══ DATA SECTION ══

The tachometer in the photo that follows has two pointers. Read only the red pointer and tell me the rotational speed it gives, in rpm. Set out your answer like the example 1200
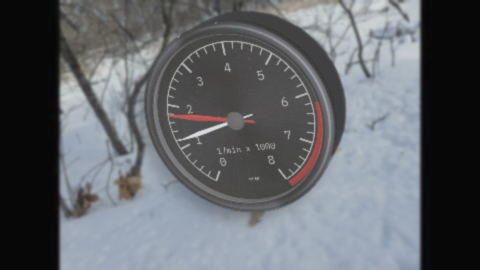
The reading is 1800
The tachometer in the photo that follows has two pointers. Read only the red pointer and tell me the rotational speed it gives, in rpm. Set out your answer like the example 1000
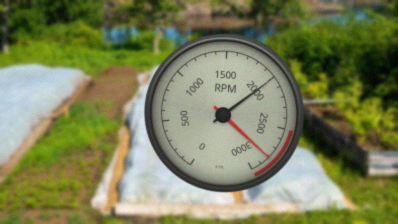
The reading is 2800
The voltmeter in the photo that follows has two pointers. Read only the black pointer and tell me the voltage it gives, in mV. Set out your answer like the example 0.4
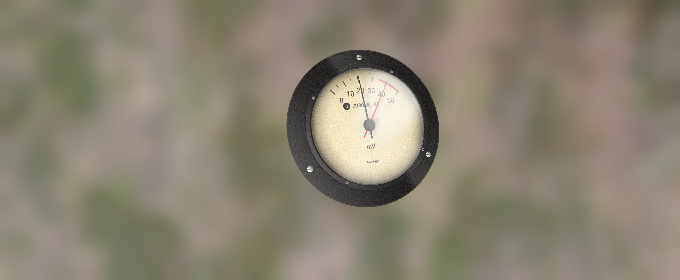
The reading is 20
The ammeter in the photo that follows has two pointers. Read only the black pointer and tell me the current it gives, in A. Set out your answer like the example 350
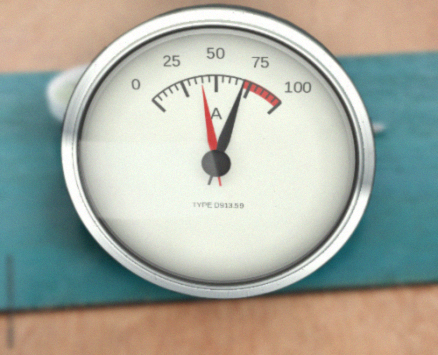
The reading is 70
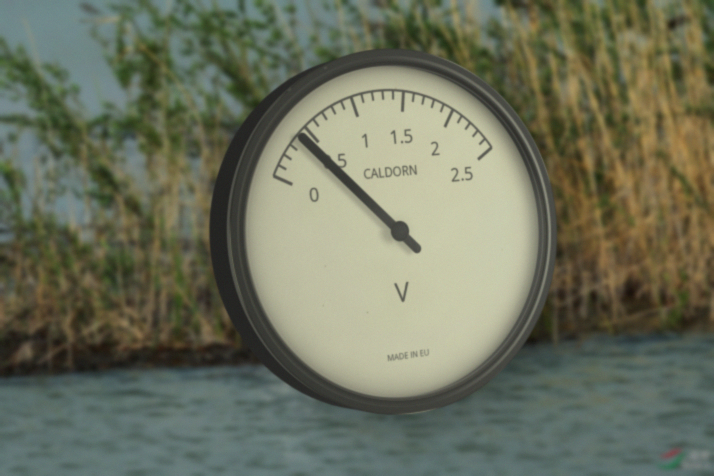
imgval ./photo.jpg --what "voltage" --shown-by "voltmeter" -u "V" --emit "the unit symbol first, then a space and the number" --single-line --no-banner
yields V 0.4
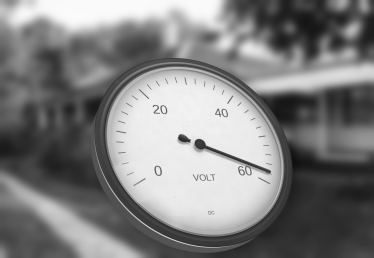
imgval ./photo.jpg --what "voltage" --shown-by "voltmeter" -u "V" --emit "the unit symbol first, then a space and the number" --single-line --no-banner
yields V 58
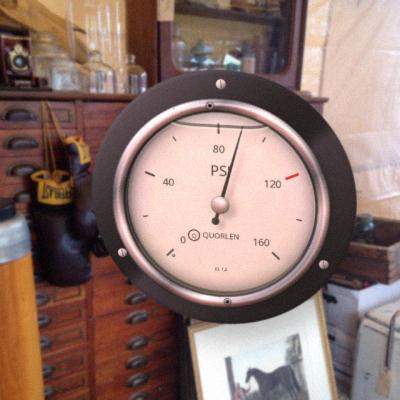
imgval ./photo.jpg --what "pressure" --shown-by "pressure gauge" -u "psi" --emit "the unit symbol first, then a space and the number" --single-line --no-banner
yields psi 90
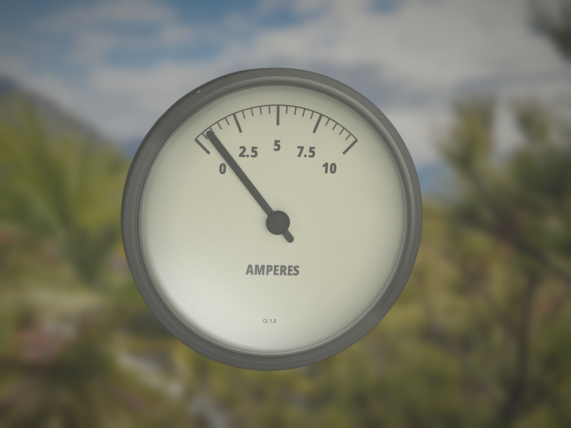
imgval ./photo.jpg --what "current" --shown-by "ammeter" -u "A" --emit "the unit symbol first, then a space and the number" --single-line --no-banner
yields A 0.75
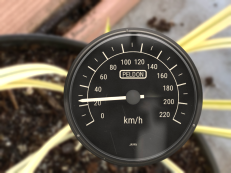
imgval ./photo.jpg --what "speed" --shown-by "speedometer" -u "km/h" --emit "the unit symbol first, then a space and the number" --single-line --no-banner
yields km/h 25
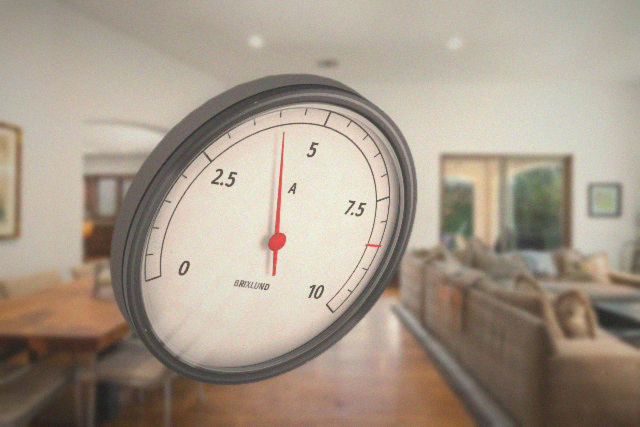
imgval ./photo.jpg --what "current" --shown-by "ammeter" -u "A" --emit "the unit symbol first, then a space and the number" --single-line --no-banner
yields A 4
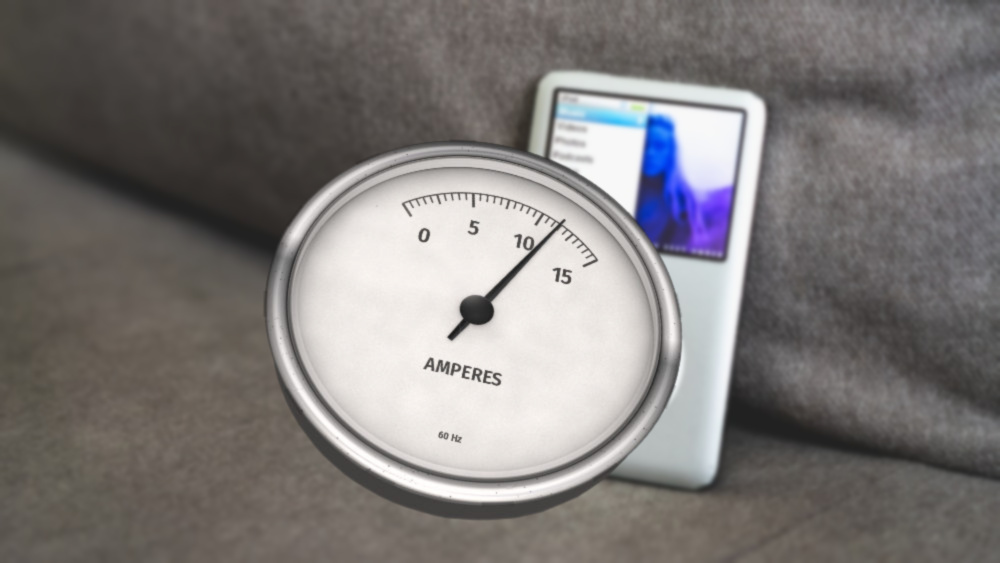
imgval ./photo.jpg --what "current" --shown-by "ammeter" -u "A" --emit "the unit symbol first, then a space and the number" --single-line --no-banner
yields A 11.5
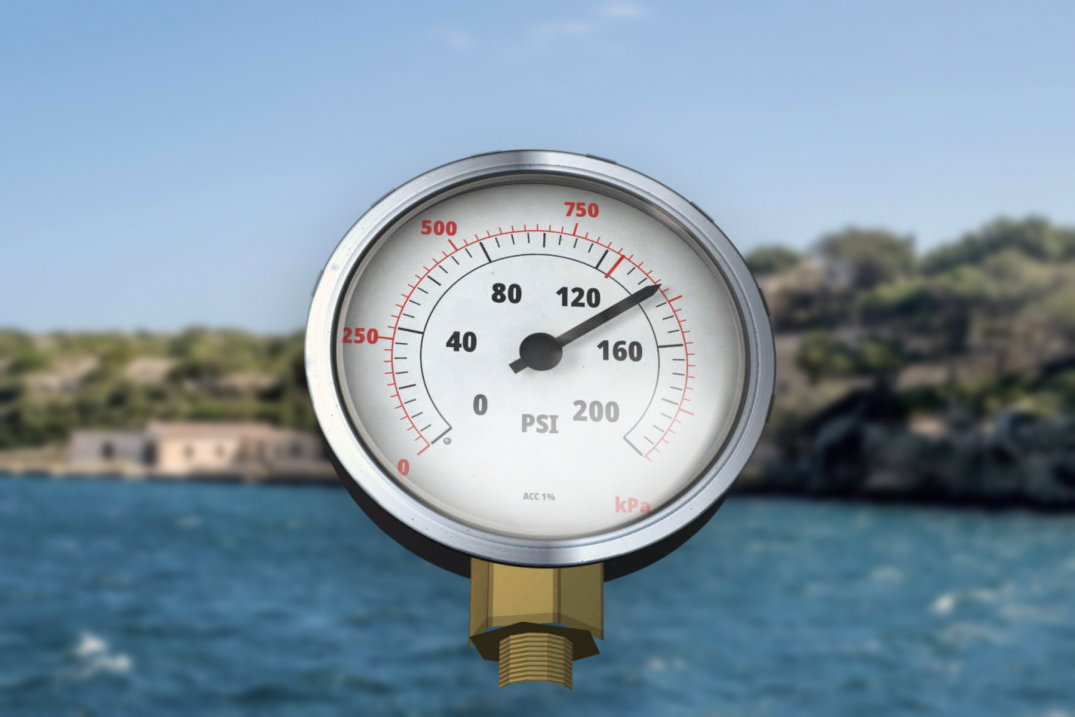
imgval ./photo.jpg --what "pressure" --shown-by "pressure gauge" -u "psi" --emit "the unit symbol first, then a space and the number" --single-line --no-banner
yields psi 140
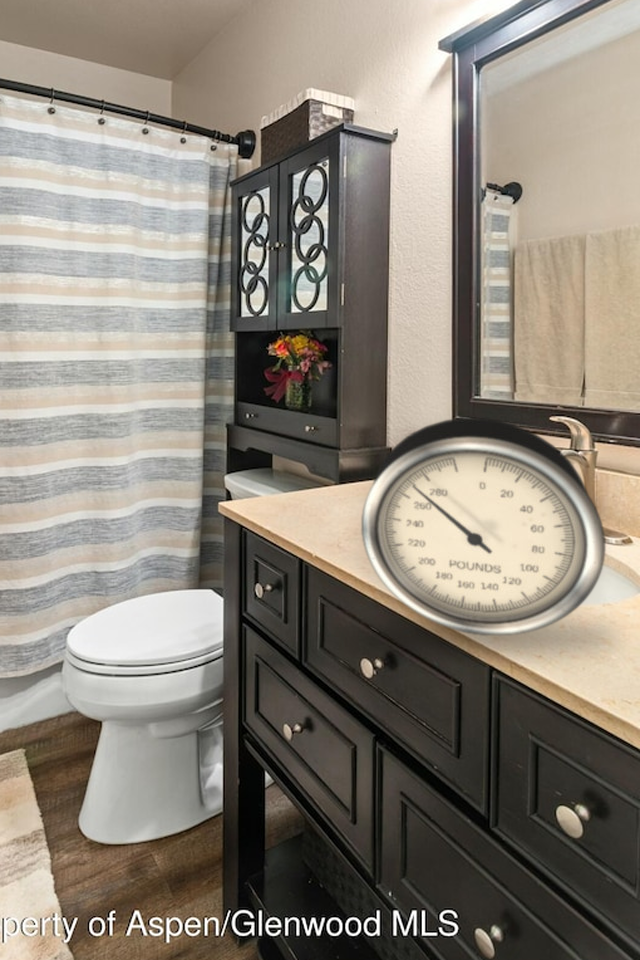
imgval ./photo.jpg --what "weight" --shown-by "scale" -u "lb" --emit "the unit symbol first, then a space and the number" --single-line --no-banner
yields lb 270
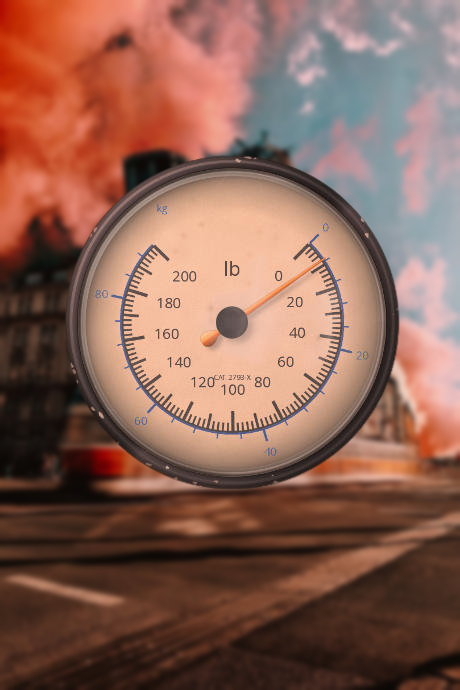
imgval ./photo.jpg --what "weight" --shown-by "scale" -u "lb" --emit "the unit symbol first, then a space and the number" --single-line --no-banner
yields lb 8
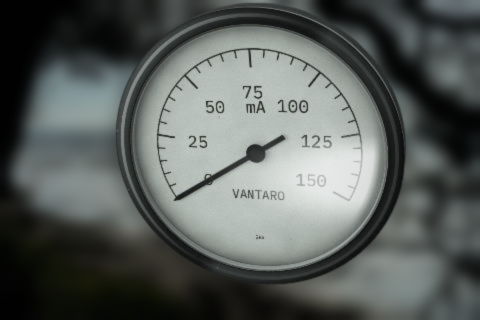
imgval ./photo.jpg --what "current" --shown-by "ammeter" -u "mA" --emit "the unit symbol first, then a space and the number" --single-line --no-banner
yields mA 0
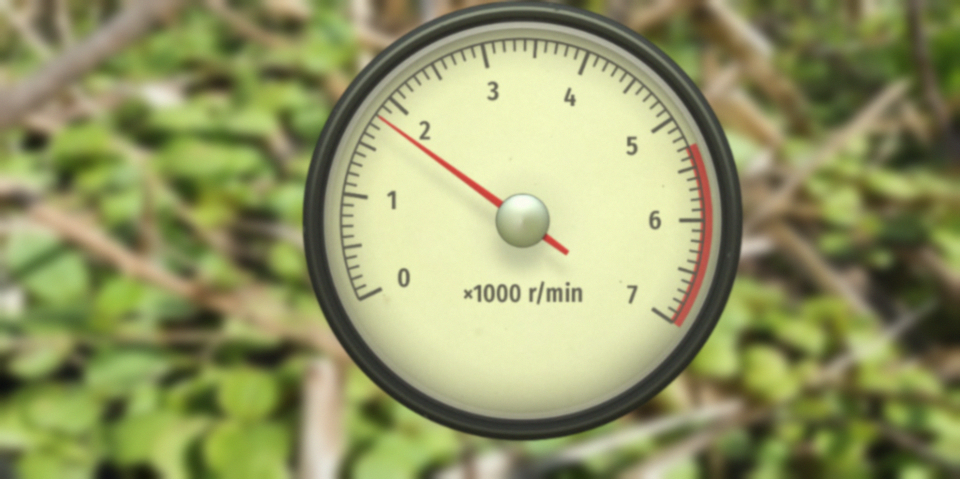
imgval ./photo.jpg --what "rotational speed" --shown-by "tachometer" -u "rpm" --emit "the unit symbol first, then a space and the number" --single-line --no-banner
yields rpm 1800
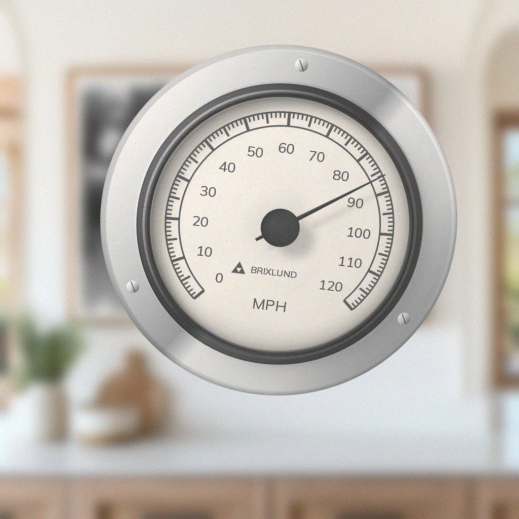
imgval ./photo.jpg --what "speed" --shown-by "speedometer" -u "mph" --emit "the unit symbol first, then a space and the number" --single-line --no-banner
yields mph 86
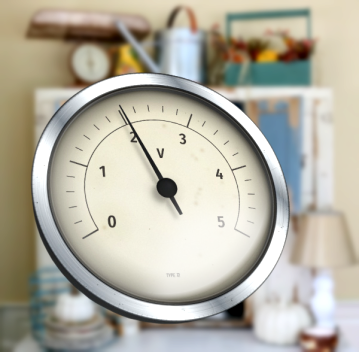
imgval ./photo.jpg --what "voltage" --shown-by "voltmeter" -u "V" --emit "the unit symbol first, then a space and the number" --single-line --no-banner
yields V 2
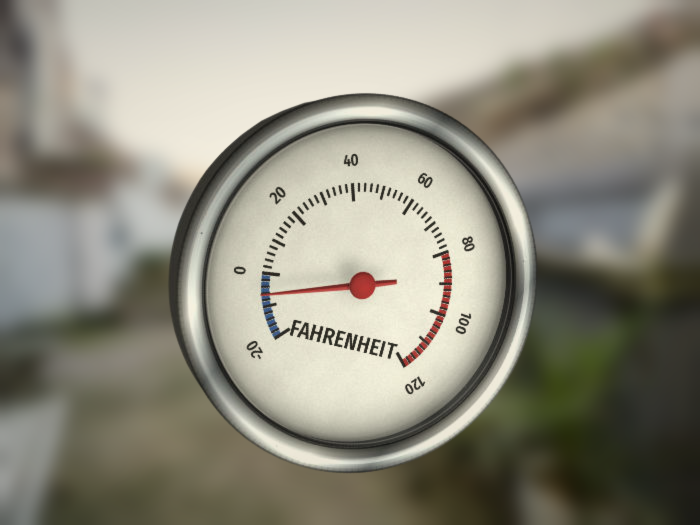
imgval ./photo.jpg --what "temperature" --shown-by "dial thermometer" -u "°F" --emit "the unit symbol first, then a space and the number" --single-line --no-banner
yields °F -6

═══

Work out how many lines in the records include the word "rotational", and reply with that number alone.

3